Alfric grimaced. It was on the high side. Knowing the people out here, there was probably nothing like auditing services, though it wasn’t clear how much money they’d get from the sale in the end, and whether the services of an auditor would be even remotely worth it. Besc did own all the equipment, and had the knowledge to run it, the assistants to help with labor, and would be doing most of the labor himself.

“Sixty-five, for a first-timer,” said Besc. He had, perhaps, mistaken Alfric’s waffling on the deal for an attempt at bartering. Alfric didn’t particularly like bartering or haggling, but it seemed painfully common in the region.

“Sixty,” said Hannah. “With this kind of volume, the work is easier, and you’re makin’ more off it, ay.”

“My equipment, my labor, and if you want to go elsewhere, you’ve got a few days of work ahead of you,” he said. “Sorry, but that’s how it is.”

“Fine by us,” said Hannah. “We didn’t have much else planned.” She moved to the stone and began to pick it up, as though she was actually going to put it back in the book, after all that.

Besc sighed. “Sixty then, you cheeky kids.” He held out a hand, and Alfric shook it. Besc chuckled. “Sorry for pressin’ it, but I had to try, eh kworma?” He looked to Hannah. “Would you really have gone to Plenarch?”

“Ay,” said Hannah. “Best not to bluff, because then someone might call you on it.” She gave him a wide smile.

“You be careful of these Cairbre women,” Besc said to Alfric. “They can be fierce.”

“I’ll keep that in mind,” said Alfric.

Besc looked at his workshop. “Before we try the floatstones, we’ll lever it up. I don’t think I have the floats for that much weight anyhow.” He looked back at Alfric. “You’re a big strong dungeoneer, can you swing a hammer?”

“I can,” said Alfric, frowning. “But why?”

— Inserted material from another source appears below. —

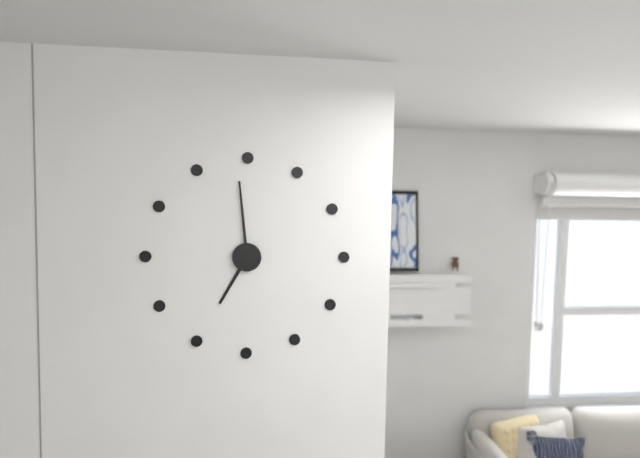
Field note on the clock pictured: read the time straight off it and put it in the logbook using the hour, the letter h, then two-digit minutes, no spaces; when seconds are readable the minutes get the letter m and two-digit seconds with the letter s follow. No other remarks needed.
6h59
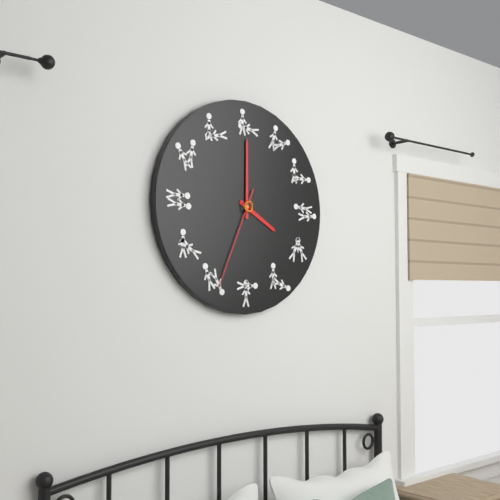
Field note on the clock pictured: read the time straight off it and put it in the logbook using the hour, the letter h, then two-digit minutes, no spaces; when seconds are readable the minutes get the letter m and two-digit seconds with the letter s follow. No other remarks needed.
4h00m34s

“To get a wedge under,” said Besc. “With a long length of wood, and a wooden hammer, we can try elevating it up, and from there we might be able to do a rope, and from there if we can do it in a secure way, the floatstones, though that’s its own problem, since the mountings I have for the ballast are metal. Might be worth it still to make wooden ones, but we’ll see.” He rubbed his face, looking down at the pocked stone. “I don’t know of anyone with a storage entad that could be used for the transfer. The best I know is two thousand pounds, my friend Geoff, but it’s half metal, so probably wouldn’t make it through. Might be a better way to go about it though. Or we could get a cleric involved …”

“I’m a cleric of Garos,” said Hannah.

“Well, not too much help there,” said Besc. “I was thinking Oeyr, to fracture it into pieces, though that would create some problems … can you move the stone?”

“Move it?” asked Alfric.

“Move it in the garden,” said Besc, looking down at the stone. “Pick it up and put it somewhere else.”

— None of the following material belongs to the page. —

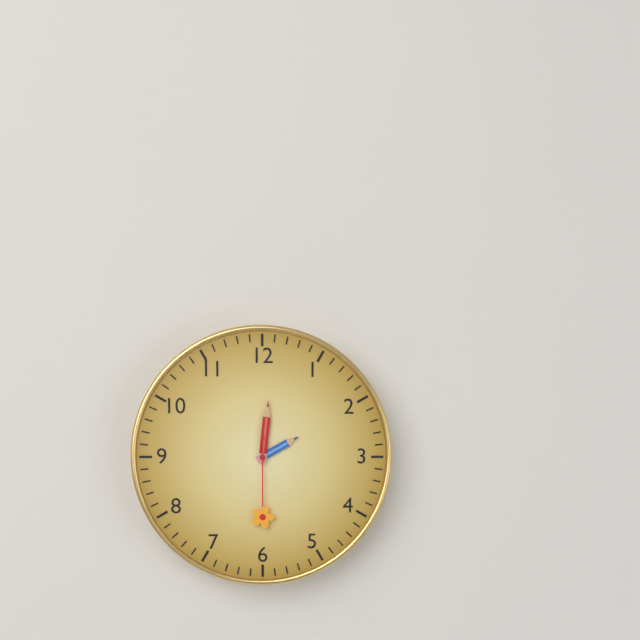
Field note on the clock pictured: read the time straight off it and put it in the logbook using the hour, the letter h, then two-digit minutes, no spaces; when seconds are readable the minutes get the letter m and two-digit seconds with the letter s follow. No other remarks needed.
2h01m30s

Alfric frowned. “I never even thought of that. In my defense, we’ve only had it for a day, but — it’s worth a shot.”

He touched the stone, entered the garden, then used both hands to pick the stone up, which did, in fact, seem to work. It meant that he would be able to arduously maneuver around by hefting the stone, and better, possibly just strap it to his back, though the fact that he was still moving in the normal world, completely blind to what was around him, was a fairly significant drawback to the whole thing.

It took a few hours, and Alfric half expected Verity and Hannah to slip away, but they stayed through it, which he appreciated. A cleric of Kesbin was summoned, and once it was explained to her, it all went a little bit easier. Division into parts was a part of Kesbin’s domain, and with enough time and preparation, it was possible for the cleric to make precise cuts along centerlines. This naturally required some pay, which turned out to be somewhat significant, given that it wasn’t the sort of thing that a cleric could do without limit. With Hannah helping though, each ‘cut’ only needed to be halfway through before Hannah could make it symmetrical.

It was nearly noon when they got the first piece of tree out, but once that was done, the rest of it seemed to go faster, in part because the smaller sections of the two trees were easier to work with. Pieces came out, one by one, and once they did, Besc went at them with a huge axe, chopping them into more manageable sizes, which were then carried off by his assistants.

They gathered a little bit of an audience as time went on, mostly friends of Besc who wanted to see what was going on, but also a few people who seemed to have nothing better to do than to stop and chat. Partway through, perhaps because she’d been in conversation with some of the people who were watching, Verity started to sing, though she didn’t lace the song with any magic. She seemed happy enough to sing, and Alfric was pleased that she seemed to be in high spirits. Verity hadn’t liked her life at the conservatory, but she did like music, and seemed like the sort of person that would have pursued it even if there was no magic involved.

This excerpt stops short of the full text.